Words that are “borrowed” into English from other languages become naturalized English words and follow the rules of English grammar—regular. A problem can occur when the borrowed word is a noun ending in . -S but is singular in its original language: such a word will always sound like a plural to an English speaker.
The literal meaning of ‘biceps’ is ‘two heads’, referring to a muscle with two parts attached to bone.
An example is namea word taken directly from Greek ending in -S and are few. Since it is often used as an uncountable noun (it goes with a singular verb, like clap), it’s easy to overlook the question of whether the word is considered singular or plural. But many English speakers have “fixed” what was never broken by creating the “singular” form. reputation (as in “we rarely hear that kind of kudos anymore”), done by deleting -S because name is considered—erroneously—plural.
Latin also has singular nouns ending in . -Sincluding anatomical words arm, tricepsAnd quadriceps muscle. These words are all singular in Latin and were borrowed in the 1600s or later, during a time when linguists preferred pure Latin forms for scientific and anatomical vocabulary (another example). from this period is clip). If these words were borrowed three or four centuries ago, they are likely to become more complex over time, but the academic language of the Renaissance was Latin, meaning words borrowed from Later periods often retain their pure Latin form.
The ceps IN biceps, tricepsAnd quadriceps muscle comes from the Latin word for “head”; literal meaning of arm is “two-headed”, referring to a muscle with two parts attached to bone (this definition of head is “the end of the muscle closest to its origin”).
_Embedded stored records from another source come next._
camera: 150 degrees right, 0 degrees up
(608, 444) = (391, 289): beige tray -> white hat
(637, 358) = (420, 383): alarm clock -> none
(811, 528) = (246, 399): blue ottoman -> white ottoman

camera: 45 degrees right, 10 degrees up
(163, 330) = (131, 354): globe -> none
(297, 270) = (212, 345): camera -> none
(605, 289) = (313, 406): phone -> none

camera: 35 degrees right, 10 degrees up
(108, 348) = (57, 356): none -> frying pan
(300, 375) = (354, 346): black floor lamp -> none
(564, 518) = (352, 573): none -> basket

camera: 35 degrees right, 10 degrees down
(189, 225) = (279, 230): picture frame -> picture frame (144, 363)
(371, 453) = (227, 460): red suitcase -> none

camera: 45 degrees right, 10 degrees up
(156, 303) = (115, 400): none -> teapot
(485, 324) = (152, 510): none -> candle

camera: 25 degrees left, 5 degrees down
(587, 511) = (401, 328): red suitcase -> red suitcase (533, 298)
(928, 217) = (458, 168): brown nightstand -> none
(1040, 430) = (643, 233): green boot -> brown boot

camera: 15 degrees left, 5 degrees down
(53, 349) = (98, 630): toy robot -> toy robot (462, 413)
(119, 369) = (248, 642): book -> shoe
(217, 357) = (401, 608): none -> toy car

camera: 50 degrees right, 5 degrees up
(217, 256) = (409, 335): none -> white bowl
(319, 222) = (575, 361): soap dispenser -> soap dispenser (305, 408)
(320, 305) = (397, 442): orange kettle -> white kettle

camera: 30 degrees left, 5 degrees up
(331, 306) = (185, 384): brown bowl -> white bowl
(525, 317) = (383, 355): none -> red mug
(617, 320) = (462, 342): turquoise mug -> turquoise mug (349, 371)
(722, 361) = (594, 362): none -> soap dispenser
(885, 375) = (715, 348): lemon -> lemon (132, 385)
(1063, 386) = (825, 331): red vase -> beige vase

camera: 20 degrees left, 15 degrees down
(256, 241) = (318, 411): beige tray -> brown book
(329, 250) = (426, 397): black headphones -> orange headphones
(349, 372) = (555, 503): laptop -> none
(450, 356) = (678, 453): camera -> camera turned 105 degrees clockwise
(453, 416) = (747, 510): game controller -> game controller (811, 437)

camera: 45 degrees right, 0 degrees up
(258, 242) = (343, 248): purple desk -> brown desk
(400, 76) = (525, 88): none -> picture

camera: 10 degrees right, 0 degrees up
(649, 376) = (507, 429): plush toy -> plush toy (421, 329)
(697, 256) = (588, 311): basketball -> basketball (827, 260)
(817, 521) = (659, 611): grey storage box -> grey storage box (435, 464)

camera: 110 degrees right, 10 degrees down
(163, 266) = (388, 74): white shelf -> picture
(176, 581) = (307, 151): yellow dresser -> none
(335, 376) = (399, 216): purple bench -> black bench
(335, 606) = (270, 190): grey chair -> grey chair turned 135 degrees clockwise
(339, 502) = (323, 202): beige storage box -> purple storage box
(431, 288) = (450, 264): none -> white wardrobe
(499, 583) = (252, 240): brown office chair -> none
But, just like the back formation is created reputation from namesome people now use arm when referring to the muscles of an arm, as if arm is a plural word:
A 17-year-old boy from Skokie was shot in the right thigh, while a 19-year-old man from Evanston had a bullet wound in his left bicep. —Ashlee Rezin, Chicago Sun Times, June 20, 2016
Less than a two-hour drive from Boston, Cape Cod looks like an arm curled up on a biceps… —Tom Barber, Esquire (UK), July 2016
In reality, arm is used often enough that it is included in the dictionary, where it is defined as a synonym of arm. The first recorded use was in 1939.
The interesting way, quadrilateral frequently used for quadriceps muscle, and retain the plural structure. English speakers have somehow decided that two heads arm is a single muscle but four heads quadriceps muscle are four muscles—a difference that makes more sense linguistically than anatomically.
Careful use of language will always earn you fame, so you may want to use that bicep to grab a dictionary from time to time.